From: Seaborne, Andy <andy.seaborne@hp.com>
Date: Tue, 19 Oct 2004 20:44:35 +0100
To: Steve Harris <S.W.Harris@ecs.soton.ac.uk>
Cc: DAWG public list <public-rdf-dawg@w3.org>
Message-ID: <41756EA3.5000708@hp.com>

Steve Harris wrote:
> I've just added the tests that Alberto and I agreed, and show
> compatibility between 3store and RDFStore. These are not exactly the test
> we ran (they were RDQL), as I've refomatted to SPARQL, so Alberto should
> check them to make sure they have the same semantics as the ones he
> tested.
> 
> These tests are source-query-*.
> http://www.w3.org/2001/sw/DataAccess/tests/#source-query-001 and on.
> 
> The significant differences between these tests and the
> dawg-source-simple-* tests are that these do not distinguish between
> stores that treat multiple RDF grahs as one big graph, and stores that
> treat it as a bag of graphs (quads).

We need to be aware that "quads" covers several things - for example, 
allocating a triple id and storing it in 4th slot is "quads" (like storing 
statings) but is a different approach again.

> Alberto and I do the latter, and
> speaking for myself I have no reason to change, and a strong
> disincliniation to. The differences between quad stores and "big graph"
> stores are glossed over with the DISTINCT keyword.
> 
> These tests also do not require that the SOURCE URI of a statement is the
> URI by which it was resolved, which allows thing s such as two versions of
> a graph retreived at different times from the same location.

There is no requirement that the URI of a subgraph (named container) is 
that by which it was resolved.  The only requirement is that set of 
triples has some URI.  A system is free to choose a URI by which it 
obtained the graph or allocate its own for that unit.

Having a URI means it can be returned as a result via a serialization, 
whether XML or RDF.  Both sets of SOURCE examples have a 1-1 relationship 
between variable in SOURCE and the set of triples being identified.

If the processors allocates a new name to the same document retrieved at 
different times, the resulting aggregation still have distinguishable sets 
of triples.

An implementation can use the allocated URI in any further triples it 
wishes to use to record provenance information such as date/time the graph 
was retrieved, the retrieval URI, a quality measure, software versions 
used to process the data, reason why the graph was retrieved - whatever it 
wishes to record about the ingestion step.

> 
> The contraversial aspect is that some require a dc:source assertion from
> the SOURCE URI to the URI the was dereferenced to retreive the graph, I
> wouldn't neccesarily want this in the final test suite, but its something
> that Alberto and I both do, so it went in the compatibilty tests.

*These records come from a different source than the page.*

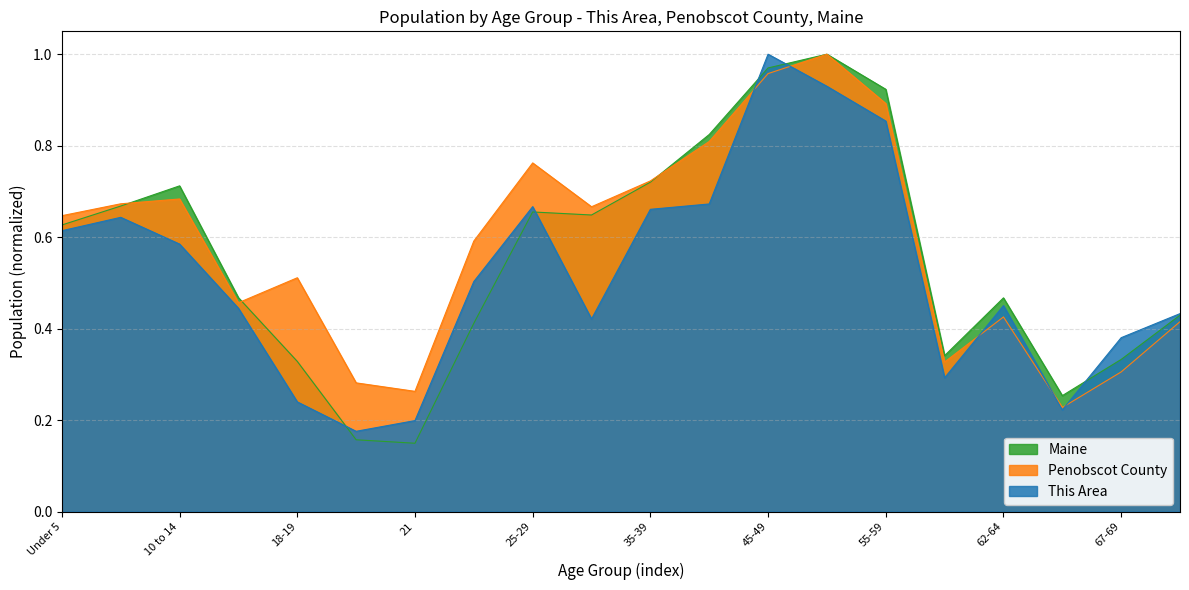

What is the difference between the second highest and second lowest values in the Penobscot County series?

0.7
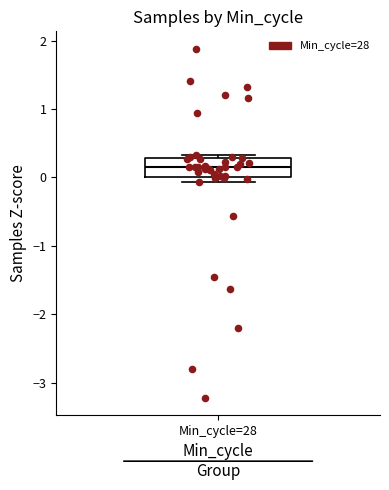

Read this box plot against the y-axis: the position of the median line, the range covered by the box, and the ends of both whiskers. The values are not printed on the chart, so give them approximately, as read against the axis.

median 0.2, box 0.0 to 0.3, whiskers -0.1 to 0.3 (just above the box's upper edge)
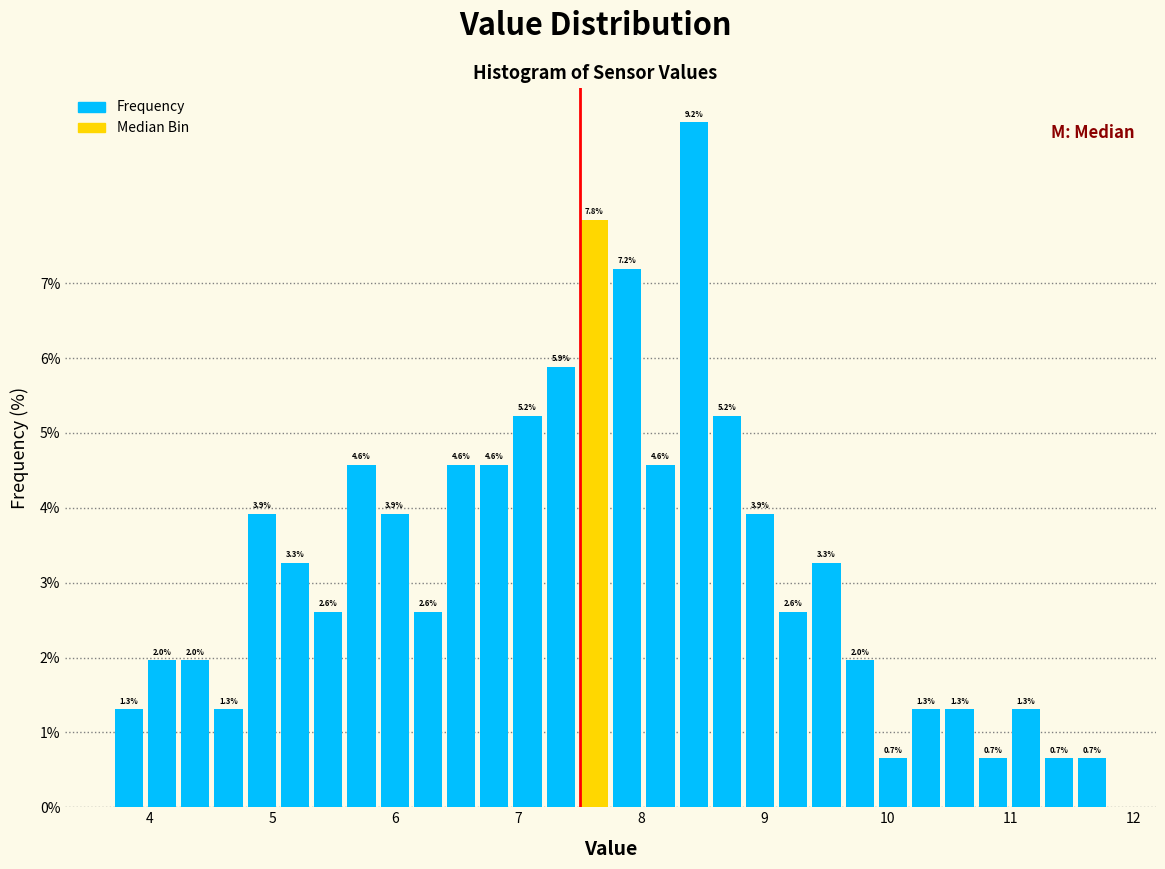

Around what value on the x-axis is the tallest bar? Give the approximate position of its centre, as read against the axis.

8.4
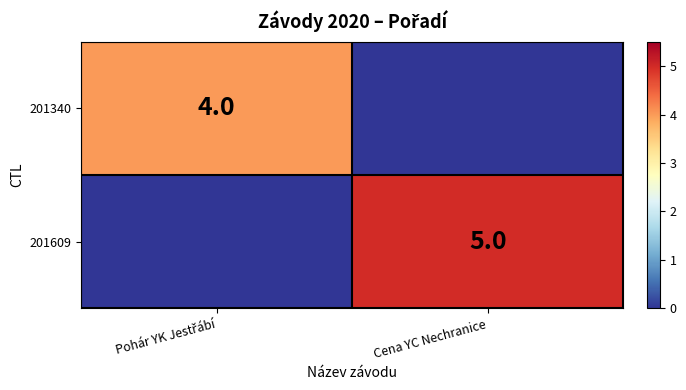

At which category does the chart reach its minimum across all series?

Cena YC Nechranice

An implementation can choose to do that as I illustrated in the original 
description.  I think it is important not to force one particular view of 
provenance into SPARQL without a wider approach to provenance (and that 
isn't going to happen just yet).

	Andy

> 
> I think this now completes my action from the last telecon re. updating
> the tests with source tests, as Andy kindly uploaded his tests.
> 
> - Steve
>

Received on Tuesday, 19 October 2004 19:45:05 UTC